[Records from a data collection]
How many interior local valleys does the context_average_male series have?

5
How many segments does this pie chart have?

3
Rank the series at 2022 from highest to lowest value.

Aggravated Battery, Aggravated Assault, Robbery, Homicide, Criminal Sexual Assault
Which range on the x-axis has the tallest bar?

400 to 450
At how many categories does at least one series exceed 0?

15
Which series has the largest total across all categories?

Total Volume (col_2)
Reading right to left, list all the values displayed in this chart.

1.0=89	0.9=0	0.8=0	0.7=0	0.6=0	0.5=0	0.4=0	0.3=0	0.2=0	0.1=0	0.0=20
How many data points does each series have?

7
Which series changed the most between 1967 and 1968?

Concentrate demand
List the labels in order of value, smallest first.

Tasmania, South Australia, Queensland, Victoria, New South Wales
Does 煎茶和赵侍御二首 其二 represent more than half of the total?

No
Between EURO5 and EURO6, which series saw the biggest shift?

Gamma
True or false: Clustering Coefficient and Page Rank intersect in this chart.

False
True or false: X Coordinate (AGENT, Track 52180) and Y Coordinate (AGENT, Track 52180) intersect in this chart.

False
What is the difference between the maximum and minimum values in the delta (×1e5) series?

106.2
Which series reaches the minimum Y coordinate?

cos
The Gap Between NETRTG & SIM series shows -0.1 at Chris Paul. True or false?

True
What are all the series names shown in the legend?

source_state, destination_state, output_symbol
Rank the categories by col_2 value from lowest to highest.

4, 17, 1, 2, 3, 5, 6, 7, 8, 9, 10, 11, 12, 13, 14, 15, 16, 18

* **Task item**
Retype all of the data above, line for line, without changing a single character.

* **Task answer**
How many interior local valleys does the context_average_male series have?

5
How many segments does this pie chart have?

3
Rank the series at 2022 from highest to lowest value.

Aggravated Battery, Aggravated Assault, Robbery, Homicide, Criminal Sexual Assault
Which range on the x-axis has the tallest bar?

400 to 450
At how many categories does at least one series exceed 0?

15
Which series has the largest total across all categories?

Total Volume (col_2)
Reading right to left, list all the values displayed in this chart.

1.0=89	0.9=0	0.8=0	0.7=0	0.6=0	0.5=0	0.4=0	0.3=0	0.2=0	0.1=0	0.0=20
How many data points does each series have?

7
Which series changed the most between 1967 and 1968?

Concentrate demand
List the labels in order of value, smallest first.

Tasmania, South Australia, Queensland, Victoria, New South Wales
Does 煎茶和赵侍御二首 其二 represent more than half of the total?

No
Between EURO5 and EURO6, which series saw the biggest shift?

Gamma
True or false: Clustering Coefficient and Page Rank intersect in this chart.

False
True or false: X Coordinate (AGENT, Track 52180) and Y Coordinate (AGENT, Track 52180) intersect in this chart.

False
What is the difference between the maximum and minimum values in the delta (×1e5) series?

106.2
Which series reaches the minimum Y coordinate?

cos
The Gap Between NETRTG & SIM series shows -0.1 at Chris Paul. True or false?

True
What are all the series names shown in the legend?

source_state, destination_state, output_symbol
Rank the categories by col_2 value from lowest to highest.

4, 17, 1, 2, 3, 5, 6, 7, 8, 9, 10, 11, 12, 13, 14, 15, 16, 18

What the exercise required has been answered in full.